Affiliations: Parkinson's Disease Research, Education and Clinical Center, Philadelphia VA Medical Center, PA, USA | Department of Neurology, University of Pennsylvania Perelman School of Medicine, PA, USA
Note:  Correspondence to: Dr. James Morley, Parkinson's Disease Research, Education and Clinical Center, Philadelphia VA Medical Center, 3900 Woodland Avenue, Mail Stop #127, Philadelphia, PA 19104, USA. Fax: +215 823 5815; E-mail: James.email@example.com
Abstract: Drug-induced Parkinsonism (DIP) secondary to antipsychotics and other dopamine antagonists is common and can be clinically indistinguishable from idiopathic Parkinson's disease (PD).
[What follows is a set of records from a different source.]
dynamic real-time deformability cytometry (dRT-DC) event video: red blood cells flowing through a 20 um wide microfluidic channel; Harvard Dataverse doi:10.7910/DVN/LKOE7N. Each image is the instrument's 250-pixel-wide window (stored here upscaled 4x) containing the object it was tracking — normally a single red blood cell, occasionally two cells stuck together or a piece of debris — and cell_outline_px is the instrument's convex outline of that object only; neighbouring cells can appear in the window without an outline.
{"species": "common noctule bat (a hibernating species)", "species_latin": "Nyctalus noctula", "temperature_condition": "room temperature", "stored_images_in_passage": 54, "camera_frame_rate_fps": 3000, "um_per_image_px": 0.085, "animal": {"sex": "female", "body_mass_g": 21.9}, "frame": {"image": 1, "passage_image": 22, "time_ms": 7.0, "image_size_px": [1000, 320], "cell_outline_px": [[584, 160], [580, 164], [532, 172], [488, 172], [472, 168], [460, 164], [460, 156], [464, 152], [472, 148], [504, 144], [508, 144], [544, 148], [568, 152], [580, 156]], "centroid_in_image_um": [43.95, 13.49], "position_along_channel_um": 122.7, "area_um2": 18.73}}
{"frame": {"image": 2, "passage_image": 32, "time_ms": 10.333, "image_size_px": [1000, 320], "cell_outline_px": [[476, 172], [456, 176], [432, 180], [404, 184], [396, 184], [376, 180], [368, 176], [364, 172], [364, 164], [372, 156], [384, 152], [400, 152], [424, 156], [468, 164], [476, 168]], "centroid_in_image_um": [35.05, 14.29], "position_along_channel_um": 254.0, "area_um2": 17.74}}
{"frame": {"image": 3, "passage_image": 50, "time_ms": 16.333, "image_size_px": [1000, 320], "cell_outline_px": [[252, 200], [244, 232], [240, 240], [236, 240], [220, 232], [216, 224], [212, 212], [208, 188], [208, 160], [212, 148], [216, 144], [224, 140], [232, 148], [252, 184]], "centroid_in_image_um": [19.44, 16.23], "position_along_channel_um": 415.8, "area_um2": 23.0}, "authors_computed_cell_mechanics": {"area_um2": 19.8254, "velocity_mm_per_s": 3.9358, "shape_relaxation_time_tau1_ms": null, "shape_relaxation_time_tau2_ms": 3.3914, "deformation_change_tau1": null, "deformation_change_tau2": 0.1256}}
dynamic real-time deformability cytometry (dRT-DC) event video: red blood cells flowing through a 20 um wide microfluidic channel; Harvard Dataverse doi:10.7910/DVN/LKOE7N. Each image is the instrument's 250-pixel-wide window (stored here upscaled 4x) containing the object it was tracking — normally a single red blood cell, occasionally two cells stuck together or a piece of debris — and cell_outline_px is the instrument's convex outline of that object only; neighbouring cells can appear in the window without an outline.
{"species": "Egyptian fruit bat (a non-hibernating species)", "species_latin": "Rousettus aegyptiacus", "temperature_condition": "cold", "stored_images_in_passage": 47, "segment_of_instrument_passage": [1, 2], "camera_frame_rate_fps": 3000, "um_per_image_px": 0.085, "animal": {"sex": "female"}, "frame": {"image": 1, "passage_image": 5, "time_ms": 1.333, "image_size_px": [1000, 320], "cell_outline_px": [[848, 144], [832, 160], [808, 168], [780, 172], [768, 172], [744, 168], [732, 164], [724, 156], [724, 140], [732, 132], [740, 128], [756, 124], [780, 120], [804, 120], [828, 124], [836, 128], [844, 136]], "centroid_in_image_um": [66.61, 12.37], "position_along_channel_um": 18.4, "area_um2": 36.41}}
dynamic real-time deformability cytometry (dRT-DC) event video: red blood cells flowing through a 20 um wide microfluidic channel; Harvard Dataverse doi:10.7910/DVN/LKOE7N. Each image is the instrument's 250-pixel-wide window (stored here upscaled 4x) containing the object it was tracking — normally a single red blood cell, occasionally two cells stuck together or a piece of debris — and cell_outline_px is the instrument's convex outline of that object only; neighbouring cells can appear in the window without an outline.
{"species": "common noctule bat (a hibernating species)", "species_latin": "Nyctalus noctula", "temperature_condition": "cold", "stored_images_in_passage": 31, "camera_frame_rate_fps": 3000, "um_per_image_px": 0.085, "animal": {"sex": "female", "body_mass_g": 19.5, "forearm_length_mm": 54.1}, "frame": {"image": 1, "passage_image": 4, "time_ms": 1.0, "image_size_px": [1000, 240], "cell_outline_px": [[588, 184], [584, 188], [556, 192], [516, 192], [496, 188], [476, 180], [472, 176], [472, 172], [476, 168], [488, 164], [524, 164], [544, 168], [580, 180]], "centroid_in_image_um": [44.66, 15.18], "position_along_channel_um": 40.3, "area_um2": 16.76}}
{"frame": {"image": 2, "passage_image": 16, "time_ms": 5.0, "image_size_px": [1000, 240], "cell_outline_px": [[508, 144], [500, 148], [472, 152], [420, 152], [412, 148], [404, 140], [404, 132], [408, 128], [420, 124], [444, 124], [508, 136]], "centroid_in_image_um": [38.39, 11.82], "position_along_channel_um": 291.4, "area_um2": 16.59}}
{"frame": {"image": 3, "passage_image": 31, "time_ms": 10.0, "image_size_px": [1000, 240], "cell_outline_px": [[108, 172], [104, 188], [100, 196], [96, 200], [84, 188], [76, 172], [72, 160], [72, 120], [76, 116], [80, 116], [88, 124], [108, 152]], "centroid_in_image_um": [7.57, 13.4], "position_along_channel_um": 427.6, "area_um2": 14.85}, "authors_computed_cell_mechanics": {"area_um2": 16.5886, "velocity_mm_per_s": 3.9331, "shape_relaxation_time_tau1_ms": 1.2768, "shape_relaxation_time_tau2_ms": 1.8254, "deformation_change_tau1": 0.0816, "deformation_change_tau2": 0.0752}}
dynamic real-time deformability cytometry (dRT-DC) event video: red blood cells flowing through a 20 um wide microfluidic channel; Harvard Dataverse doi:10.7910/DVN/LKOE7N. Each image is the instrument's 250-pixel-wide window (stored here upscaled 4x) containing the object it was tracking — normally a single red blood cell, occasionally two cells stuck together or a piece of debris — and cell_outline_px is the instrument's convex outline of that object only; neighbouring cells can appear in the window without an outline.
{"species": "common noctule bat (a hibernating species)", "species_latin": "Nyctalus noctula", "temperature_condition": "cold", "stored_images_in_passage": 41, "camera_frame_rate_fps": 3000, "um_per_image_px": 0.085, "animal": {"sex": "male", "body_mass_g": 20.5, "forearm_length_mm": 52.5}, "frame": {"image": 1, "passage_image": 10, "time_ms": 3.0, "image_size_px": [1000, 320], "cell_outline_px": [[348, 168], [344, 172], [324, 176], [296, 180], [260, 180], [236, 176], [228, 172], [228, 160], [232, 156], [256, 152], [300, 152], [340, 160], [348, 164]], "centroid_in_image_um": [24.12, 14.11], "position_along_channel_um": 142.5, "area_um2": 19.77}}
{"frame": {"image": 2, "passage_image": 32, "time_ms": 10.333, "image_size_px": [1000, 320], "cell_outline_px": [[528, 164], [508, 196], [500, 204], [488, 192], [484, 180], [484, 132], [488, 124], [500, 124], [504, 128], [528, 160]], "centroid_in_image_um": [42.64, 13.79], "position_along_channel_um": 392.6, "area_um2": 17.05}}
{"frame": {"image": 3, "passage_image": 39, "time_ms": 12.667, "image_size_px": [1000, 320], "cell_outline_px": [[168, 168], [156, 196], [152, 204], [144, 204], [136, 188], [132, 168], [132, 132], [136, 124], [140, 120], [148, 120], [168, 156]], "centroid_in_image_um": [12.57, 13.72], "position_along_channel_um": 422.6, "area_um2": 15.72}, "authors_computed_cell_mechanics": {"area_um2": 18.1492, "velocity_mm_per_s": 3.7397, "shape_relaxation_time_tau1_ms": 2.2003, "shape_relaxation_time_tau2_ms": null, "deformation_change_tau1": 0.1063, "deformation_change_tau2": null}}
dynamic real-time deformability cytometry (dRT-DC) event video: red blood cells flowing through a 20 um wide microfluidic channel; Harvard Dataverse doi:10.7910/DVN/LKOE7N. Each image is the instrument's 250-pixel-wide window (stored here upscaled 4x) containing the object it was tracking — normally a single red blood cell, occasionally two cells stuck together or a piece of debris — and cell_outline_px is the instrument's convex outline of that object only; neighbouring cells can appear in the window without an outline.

Making the correct diagnosis is essential as it has important implications both for management of the underlying psychiatric condition and potentially lifelong therapy with antiparkinsonian agents. Additionally, because Parkinsonism does not always resolve with withdrawal of the offending agent or can recur years later, DIP may sometimes represent unmasking of incipient PD. The problem is increasing in scope as antipsychotic drugs are prescribed for a widening variety of indications, and understanding the factors that distinguish pharmacologic from degenerative Parkinsonism represents a significant unmet need. In this review, we discuss the rationale and evidence for using pre-clinical manifestations of PD, particularly non-motor symptoms, to distinguish between the conditions.